O presidente da CCJ, senador Otto Alencar (PSD-BA), destacou que, apesar de um acordo com o presidente do Senado, Davi Alcolumbre (União-AP), para encaminhar a proposta ao plenário, a decisão unânime inviabiliza a tramitação. Segundo assessores de Alcolumbre, caberá apenas comunicar o arquivamento.
A PEC havia sido aprovada pela Câmara dos Deputados na semana anterior, mas enfrentou forte reação popular e resistências internas no Senado. No último domingo (21), manifestações contrárias ocorreram em todas as capitais do país, reunindo milhares de pessoas. Só na avenida Paulista, em São Paulo, 42,4 mil manifestantes participaram, segundo estimativa do Monitor do Debate Político do Cebrap. No Rio de Janeiro, mais de 41 mil se concentraram em Copacabana.
O texto previa que a abertura de processos criminais contra deputados e senadores dependeria de aval do Congresso, em votação secreta, e ampliava o foro privilegiado a presidentes de partidos políticos. Também estabelecia que prisões em flagrante de parlamentares só poderiam ser mantidas com aprovação secreta do Legislativo.
O relator da proposta, senador Alessandro Vieira (MDB-SE), classificou a PEC como um “golpe fatal” à legitimidade do Congresso. Para ele, a medida abriria caminho para transformar o Parlamento em “abrigo seguro para criminosos de todos os tipos”. Vieira lembrou ainda que, entre 1988 e 2001, quando vigorava regra semelhante, houve sucessivas recusas do Legislativo em autorizar processos contra parlamentares.

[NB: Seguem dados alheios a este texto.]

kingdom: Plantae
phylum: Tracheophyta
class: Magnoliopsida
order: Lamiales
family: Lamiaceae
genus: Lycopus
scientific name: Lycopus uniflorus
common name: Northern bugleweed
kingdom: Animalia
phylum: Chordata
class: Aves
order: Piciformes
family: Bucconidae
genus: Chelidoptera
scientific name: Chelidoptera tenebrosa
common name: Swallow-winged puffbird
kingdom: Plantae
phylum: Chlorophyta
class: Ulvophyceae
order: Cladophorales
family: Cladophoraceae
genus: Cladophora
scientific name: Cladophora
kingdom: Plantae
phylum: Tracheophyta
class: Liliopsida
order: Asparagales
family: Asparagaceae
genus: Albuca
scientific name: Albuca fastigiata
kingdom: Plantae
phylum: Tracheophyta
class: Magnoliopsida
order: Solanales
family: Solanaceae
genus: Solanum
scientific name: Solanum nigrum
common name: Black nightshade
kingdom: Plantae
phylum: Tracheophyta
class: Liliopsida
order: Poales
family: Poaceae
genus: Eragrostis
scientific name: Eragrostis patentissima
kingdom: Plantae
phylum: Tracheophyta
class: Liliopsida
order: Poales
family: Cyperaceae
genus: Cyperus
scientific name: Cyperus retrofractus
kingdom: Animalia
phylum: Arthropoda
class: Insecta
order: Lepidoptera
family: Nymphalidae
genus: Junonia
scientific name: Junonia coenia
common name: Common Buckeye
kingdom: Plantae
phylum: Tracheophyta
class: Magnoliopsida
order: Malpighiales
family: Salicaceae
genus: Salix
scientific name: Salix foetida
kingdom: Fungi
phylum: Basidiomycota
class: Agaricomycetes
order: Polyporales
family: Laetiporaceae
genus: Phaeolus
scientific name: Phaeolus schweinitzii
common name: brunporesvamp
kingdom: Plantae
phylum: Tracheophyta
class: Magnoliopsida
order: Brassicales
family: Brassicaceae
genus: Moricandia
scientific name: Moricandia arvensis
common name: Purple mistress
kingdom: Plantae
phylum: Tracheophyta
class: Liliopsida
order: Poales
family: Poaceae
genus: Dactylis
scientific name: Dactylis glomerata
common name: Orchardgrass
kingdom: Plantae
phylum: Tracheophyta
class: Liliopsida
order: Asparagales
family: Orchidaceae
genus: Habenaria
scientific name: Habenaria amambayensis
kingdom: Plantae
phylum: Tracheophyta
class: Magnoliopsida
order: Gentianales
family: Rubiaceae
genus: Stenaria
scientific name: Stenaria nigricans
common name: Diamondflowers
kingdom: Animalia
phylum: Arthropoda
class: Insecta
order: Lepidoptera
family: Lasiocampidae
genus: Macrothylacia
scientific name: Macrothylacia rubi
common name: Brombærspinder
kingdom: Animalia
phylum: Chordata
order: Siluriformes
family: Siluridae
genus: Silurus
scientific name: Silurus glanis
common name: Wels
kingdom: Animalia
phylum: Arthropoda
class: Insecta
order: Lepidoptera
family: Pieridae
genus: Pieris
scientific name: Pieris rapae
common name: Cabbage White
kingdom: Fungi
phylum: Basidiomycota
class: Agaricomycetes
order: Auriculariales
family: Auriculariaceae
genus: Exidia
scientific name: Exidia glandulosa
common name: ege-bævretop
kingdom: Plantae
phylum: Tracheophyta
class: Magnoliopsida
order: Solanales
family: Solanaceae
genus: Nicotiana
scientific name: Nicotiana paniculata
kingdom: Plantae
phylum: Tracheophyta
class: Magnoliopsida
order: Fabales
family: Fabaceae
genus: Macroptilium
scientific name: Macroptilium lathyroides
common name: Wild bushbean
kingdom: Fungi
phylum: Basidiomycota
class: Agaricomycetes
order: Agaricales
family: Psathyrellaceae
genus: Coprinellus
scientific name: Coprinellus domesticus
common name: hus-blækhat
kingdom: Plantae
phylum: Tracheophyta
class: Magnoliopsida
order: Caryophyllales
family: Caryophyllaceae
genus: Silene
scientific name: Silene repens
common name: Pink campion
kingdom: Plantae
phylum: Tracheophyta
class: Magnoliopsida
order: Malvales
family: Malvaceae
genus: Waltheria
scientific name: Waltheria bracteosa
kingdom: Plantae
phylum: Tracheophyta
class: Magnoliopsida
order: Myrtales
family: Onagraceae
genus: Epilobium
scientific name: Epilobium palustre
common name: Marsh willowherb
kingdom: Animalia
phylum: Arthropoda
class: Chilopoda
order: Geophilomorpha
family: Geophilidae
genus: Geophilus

Bancadas como PT, MDB e PDT orientaram voto contrário, enquanto parte da oposição defendeu ajustes para limitar a blindagem. Flávio Bolsonaro (PL-RJ) e Magno Malta (PL-ES) saíram em defesa da proposta, alegando necessidade de proteger o Parlamento de supostas pressões do Supremo Tribunal Federal (STF).
Além das manifestações de rua, organizações como o Pacto pela Democracia, Transparência Brasil e Centro de Liderança Pública alertaram que a PEC enfraqueceria mecanismos de responsabilização e ampliaria a impunidade. A Ordem dos Advogados do Paraná também enviou parecer ao Senado apontando inconstitucionalidades no texto.
Com a rejeição unânime na CCJ, a PEC da Blindagem é considerada arquivada, encerrando uma tentativa do Centrão de retomar dispositivos da Constituição de 1988 que limitavam a atuação da Justiça sobre parlamentares.